Hi Andrew,
Le 17/11/2017 à 12:26, Prof. Andrew P. Black a écrit :
On 17 Nov 2017, at 14:10 , Thierry Goubier <thierry.goub...@gmail.com> wrote:
there is an 'E O F' token generated by SmaCC; I haven't tried to use it in a
parser yet.
I tried patching the tokenActions table to trap on this, but the token id for E
O F is outside of the range of the table. The Python example that you pointed
me to is a little different. It overrides scannerError, and explicitly adds a
newline token if there is an error at the end of the file. It doesn’t actually
use the E O F token, but it is probably a pattern that I can steal.
In all honesty, I wasn't thinking about that, but instead to be able to
write '<eof>' in the grammar itself to terminate statements.
The Python approach is necessary because you may have to emit additional
dedent tokens at the end of a file (this is a typical issue of those
meaningfull identation whitespace languages: an idea used in the very
beginning of programming languages, then considered harmfull, then
coming back up again...).
In the meantime, I made the final StatementSeparator (<newline> or ";")
optional in all the productions. The grammar is a bit ugly, but the parser is cleaner.
Which is the cleanest way to do it (at least, like that, you have a
documented way around that instead of carrying around a grammar + hacks
in the scanner)(*)
I also gave up trying to eliminate intermediate parseTree nodes. Instead, I
eliminated intermediate productions form the grammar.
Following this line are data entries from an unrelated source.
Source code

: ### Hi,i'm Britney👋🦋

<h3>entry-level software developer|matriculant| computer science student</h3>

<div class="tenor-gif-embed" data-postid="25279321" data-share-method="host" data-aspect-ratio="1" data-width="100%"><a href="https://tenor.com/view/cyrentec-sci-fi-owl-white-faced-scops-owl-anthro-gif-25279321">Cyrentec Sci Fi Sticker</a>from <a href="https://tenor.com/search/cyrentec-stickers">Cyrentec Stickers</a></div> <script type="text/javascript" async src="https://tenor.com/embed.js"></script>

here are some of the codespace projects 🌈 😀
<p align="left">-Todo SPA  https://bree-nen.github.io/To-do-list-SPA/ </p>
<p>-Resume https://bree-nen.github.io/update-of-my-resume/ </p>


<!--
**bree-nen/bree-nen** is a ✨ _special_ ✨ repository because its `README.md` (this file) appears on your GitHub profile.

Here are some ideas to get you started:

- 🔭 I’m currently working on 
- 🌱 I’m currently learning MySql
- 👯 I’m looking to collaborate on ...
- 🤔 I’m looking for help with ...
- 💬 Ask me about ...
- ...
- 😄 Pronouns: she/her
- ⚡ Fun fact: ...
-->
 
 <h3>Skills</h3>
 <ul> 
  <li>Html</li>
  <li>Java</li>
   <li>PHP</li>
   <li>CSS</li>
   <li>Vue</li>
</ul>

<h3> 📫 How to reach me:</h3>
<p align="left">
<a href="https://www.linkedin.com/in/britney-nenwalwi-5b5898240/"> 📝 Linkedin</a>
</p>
This makes the grammar
more ugly (it has several repetitions where I inlined the intermediate
productions), but the
tree construction is a lot more straightforward.
Sorry for having been unable to answer your questions on that :( I'm
happy to learn you've found a way around it.
Thierry
(*) Which is still way better than a hand-written, recursive descent
parser where any line can hide a hack...
Andrew